To do this, the BI chief underscored the urgency to pass into law the proposed New Immigration Modernization Act of the Philippines. House Bill (HB) 8203 was approved on third and final reading in May this year at the House of Representatives. 

Under HB 8203, the BI would be able to keep an Immigration Trust Fund (ITF) of no more than P1.2 billion from its annual income out of collections sourced from fees, fines and penalties. The ITF would fund the BI’s information technology projects, among its modernization plans.

HB 8203 was already transmitted and is pending at the Senate committee on justice chaired by Senator Francis Tolentino.

According to the BI chief, the proposed bill was first filed in the 11th Congress. Unfortunately, the bill never saw the light of day even after repeatedly re-filed over and over again all the way to the 18th Congress. Tansingco firmly believes the new BI Modernization bill will finally be passed into law at the 19th Congress.  

Tansingco worked at BI for nearly a decade – from July 2007 up to January 2017. A lawyer by profession, Tansingco rose through the ranks of BI. He was chief of staff of former Immigration Commissioner and now 4Ps party-list Rep.
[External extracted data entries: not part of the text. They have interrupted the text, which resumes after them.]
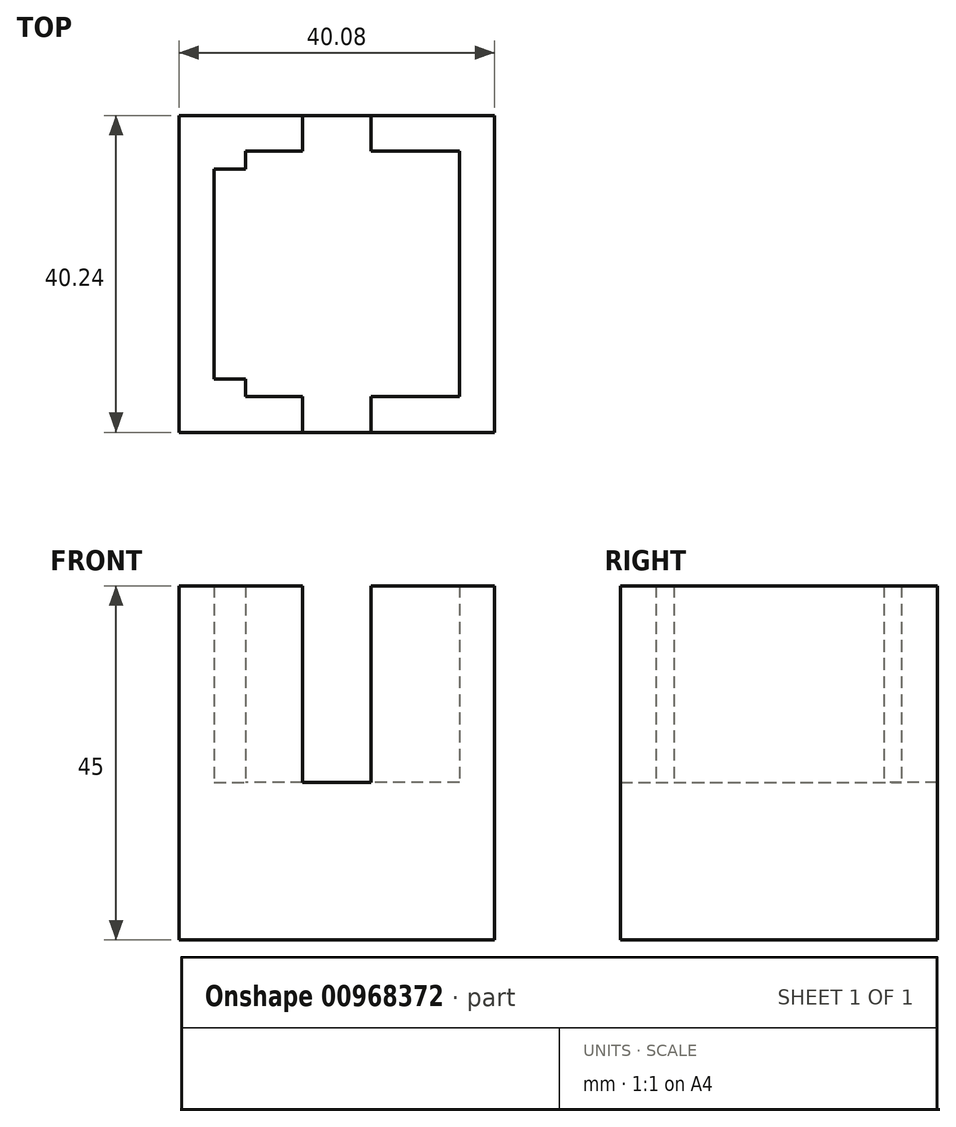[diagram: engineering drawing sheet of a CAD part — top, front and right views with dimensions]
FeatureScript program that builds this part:
annotation { "Feature Type Name" : "Feature", "Feature Type Description" : "" }
export const myFeature = defineFeature(function(context is Context, id is Id, definition is map)
    precondition{}
    {
        {
            var Q0;
            Q0=qCreatedBy(makeId("Top.planeOp"),FACE);
            var sketch = newSketch(context, id + "F0", { "sketchPlane" : qUnion([Q0])});
            skLineSegment(sketch, "E0.bottom", {"start": v(40.07, 40.24) * mm, "end": v(0, 40.24) * mm});
            skLineSegment(sketch, "E0.top", {"start": v(40.08, 0) * mm, "end": v(0, 0) * mm});
            skLineSegment(sketch, "E0.left", {"start": v(40.07, 40.24) * mm, "end": v(40.08, 0) * mm});
            skLineSegment(sketch, "E0.right", {"start": v(0, 40.24) * mm, "end": v(0, 0) * mm});
            skSolve(sketch);
        }
        {
            var Q0;
            Q0 = qSketchRegion(id + "F0", true);
            extrude(context, id + "F1", {"entities" : qUnion([Q0]), "depth" : 20 * mm, "offsetDistance" : 25 * mm});
        }
        {
            var Q0;
            Q0=makeQuery(id+"F1.opExtrude","CAP_FACE",FACE,{"disambiguationData":[OSD([sQuery(id+"F0.wireOp",EDGE,"E0.bottom"),sQuery(id+"F0.wireOp",EDGE,"E0.top"),sQuery(id+"F0.wireOp",EDGE,"E0.left"),sQuery(id+"F0.wireOp",EDGE,"E0.right")])],"isStart":false});
            var sketch = newSketch(context, id + "F2", { "sketchPlane" : qUnion([Q0])});
            skLineSegment(sketch, "E1", {"start": v(0, 0) * mm, "end": v(40.07, 40.24) * mm, "construction": true});
            skLineSegment(sketch, "E2.bottom", {"start": v(35.61, 4.54) * mm, "end": v(24.4, 4.54) * mm});
            skLineSegment(sketch, "E2.top", {"start": v(35.61, 35.7) * mm, "end": v(24.4, 35.7) * mm});
            skLineSegment(sketch, "E2.left", {"start": v(35.61, 4.54) * mm, "end": v(35.61, 35.7) * mm});
            skLineSegment(sketch, "E2.right", {"start": v(4.46, 6.77) * mm, "end": v(4.46, 33.46) * mm});
            skPoint(sketch, "E2.middle", {"position": v(20.04, 20.12) * mm});
            skLineSegment(sketch, "E3.bottom", {"start": v(40.08, 0) * mm, "end": v(24.4, 0) * mm});
            skLineSegment(sketch, "E3.top", {"start": v(40.08, 40.24) * mm, "end": v(24.4, 40.24) * mm});
            skLineSegment(sketch, "E3.left", {"start": v(40.08, 0) * mm, "end": v(40.08, 40.24) * mm});
            skLineSegment(sketch, "E3.right", {"start": v(0, 0) * mm, "end": v(0, 40.24) * mm});
            skLineSegment(sketch, "E4.left", {"start": v(24.4, 40.24) * mm, "end": v(24.4, 35.7) * mm});
            skLineSegment(sketch, "E4.right", {"start": v(15.68, 40.24) * mm, "end": v(15.68, 35.7) * mm});
            skPoint(sketch, "E4.middle", {"position": v(20.04, 35.7) * mm});
            skPoint(sketch, "E5.orphan", {"position": v(15.68, 43.35) * mm});
            skPoint(sketch, "E6.orphan", {"position": v(24.4, 43.35) * mm});
            skLineSegment(sketch, "E7.trimOffspring", {"start": v(15.68, 35.7) * mm, "end": v(8.46, 35.7) * mm});
            skLineSegment(sketch, "E8.trimOffspring", {"start": v(15.68, 40.24) * mm, "end": v(0, 40.24) * mm});
            skPoint(sketch, "E4.top.end.orphan", {"position": v(15.68, 28.05) * mm});
            skPoint(sketch, "E4.top.start.orphan", {"position": v(24.4, 28.05) * mm});
            skLineSegment(sketch, "E9", {"start": v(0, 20.12) * mm, "end": v(43.29, 20.12) * mm, "construction": true});
            skPoint(sketch, "E9.endSnap0", {"position": v(40.08, 20.12) * mm});
            skLineSegment(sketch, "E10.MirrorCS", {"start": v(15.68, 0) * mm, "end": v(15.68, 4.54) * mm});
            skLineSegment(sketch, "E11.MirrorCS", {"start": v(24.4, 0) * mm, "end": v(24.4, 4.54) * mm});
            skLineSegment(sketch, "E12.trimOffspring", {"start": v(15.68, 4.54) * mm, "end": v(8.46, 4.54) * mm});
            skLineSegment(sketch, "E13.trimOffspring", {"start": v(15.68, 0) * mm, "end": v(0, 0) * mm});
            skLineSegment(sketch, "E14.top", {"start": v(4.46, 33.46) * mm, "end": v(8.46, 33.46) * mm});
            skLineSegment(sketch, "E14.right", {"start": v(8.46, 35.7) * mm, "end": v(8.46, 33.46) * mm});
            skPoint(sketch, "E14.left.start.orphan", {"position": v(4.46, 35.7) * mm});
            skLineSegment(sketch, "E15.MirrorCS", {"start": v(8.46, 4.54) * mm, "end": v(8.46, 6.77) * mm});
            skLineSegment(sketch, "E16.MirrorCS", {"start": v(4.46, 6.77) * mm, "end": v(8.46, 6.77) * mm});
            skLineSegment(sketch, "E17.trimOffspring", {"start": v(4.52, 4.54) * mm, "end": v(4.46, 4.54) * mm});
            skSolve(sketch);
        }
        {
            var Q0;
            Q0=makeQuery(id+"F2.imprint","IMPRINT",FACE,{"disambiguationData":[TD([[makeQuery(id+"F2.imprint","IMPRINT",EDGE,{"derivedFrom":sQuery(id+"F2.wireOp",EDGE,"E2.right")}),1.0]])]});
            var Q1;
            Q1=makeQuery(id+"F2.imprint","IMPRINT",FACE,{"disambiguationData":[TD([[makeQuery(id+"F2.imprint","IMPRINT",EDGE,{"derivedFrom":sQuery(id+"F2.wireOp",EDGE,"E2.bottom")}),1.0]])]});
            extrude(context, id + "F3", {"entities" : qUnion([Q0, Q1]), "operationType" : NewBodyOperationType.ADD, "depth" : 25 * mm, "offsetDistance" : 25 * mm});
        }
    });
Marcelino Libanan who is currently the House minority leader. Another former BI chief and is also currently in office in the 19th Congress is Cagayan de Oro Rep. Rufus Rodriguez.

It was on Sept. 16 last year when President Ferdinand “Bongbong” Marcos Jr. appointed Tan-5 (Tansingco’s code name at the BI) to head the three-man Immigration Bureau. 

For a bit of history, the 57-year-old Tansingco rued that our country’s existing Immigration Act is even much older than him and is known as the Roosevelt Law. This is because the Philippine Immigration Act of 1940 was signed by the late US President Franklin D. Roosevelt on March 24,1934. This was sent to the Philippine Senate for approval headed by then Senate president Manuel L. Quezon who subsequently became the country’s President of the Commonwealth in 1935.         

It is now in the hands of PBBM under his Bagong Pilipinas to make both men and machines of the BI to operate under a new Philippine Immigration Law.